We start with a very simple model, linear with respect to pixel values.
Use a `preprocess` function to downsample the image to 7x7 pixels, then flatten it and use a `torch.nn.Linear` model.

The torch average-pooling function is `torch.nn.functional.avg_pool2d`, check the documentation to set the arguments properly.
DO NOT use your implementation of average-pooling, it would take prohibitively long to train and you would not finish the practical.
If the training takes too long, go back to the first section and lower the `NUM_EPOCH` constant.

Again, use matplotlib to visualize an example of downsampling

In [15]:
### YOUR CODE HERE ###

In [16]:
### YOUR ( MODEL / PREPROCESSING ) CODE HERE ###


## A.2 - Loss and optimizer
Create a cross entropy loss.

In [17]:
### YOUR CODE HERE ###

## A.3 - Training and testing loops
Finally, create the functions `train(model, epoch, preprocess, optimizer)` and `test(model)` to train (one epoch with SGD and a learning rate of $10^{-3}$) and test your model.

In [18]:
def train(model, epoch, preprocess, optimizer):
    ### YOUR CODE HERE ###
    optimizer, train_accuracy = None, None 
    return optimizer, train_accuracy

def test(model, preprocess):
    ### YOUR CODE HERE ###
    accuracy = None
    return accuracy

You should get at least 85\% test accuracy even with only 2 epochs.
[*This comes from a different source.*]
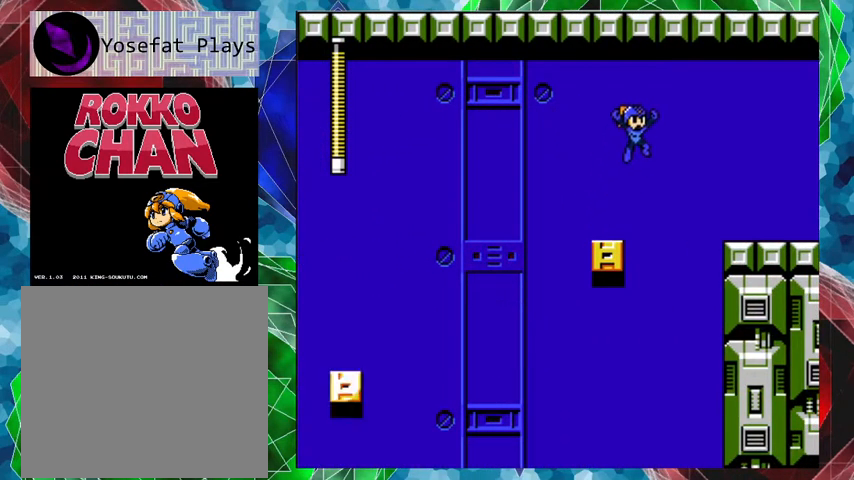
{"buttons": ["DPAD_RIGHT"], "left_stick": "center", "right_stick": "center", "events": [[133, "DPAD_UP", "up"], [367, "B", "up"]]}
We will be aiming for around 95\% test accuracy and above.

In [19]:
### YOUR CODE HERE ###

## A.4 - Multi-layer perceptron (MLP)

Create a class MLP that creates an MLP of given width and depth, and use it to create a 3-layer MLP of width $100$. We will assume that `width > 0` and `depth > 0`.

In [20]:
### YOUR CODE HERE ###


# A.5 - Deep convolutional model

Write a convolutional model, with learned features.
Use two layers, one convolutional with 8 filters of size 3x3, then take a relu and max-pool with kernel size 2, and finally flatten and add a Linear layer. You can use the identity as pre-processing function.


Here is a little animation to remind you of the sliding window principle of convolutions.

![conv](https://github.com//vdumoulin/conv_arithmetic/raw/master/gif/no_padding_no_strides.gif)

In [21]:
class ConvModel(torch.nn.Module):
    def __init__(self):
        super(ConvModel, self).__init__()
        ### YOUR CODE HERE ###

    def forward(self,x):
        ### YOUR CODE HERE ###
        pass


You should be able to get around 97\% to 98\% accuracy with this model. Try increasing the NUM_EPOCH constant and watch what happens to test accuracy and train accuracy as training progresses further.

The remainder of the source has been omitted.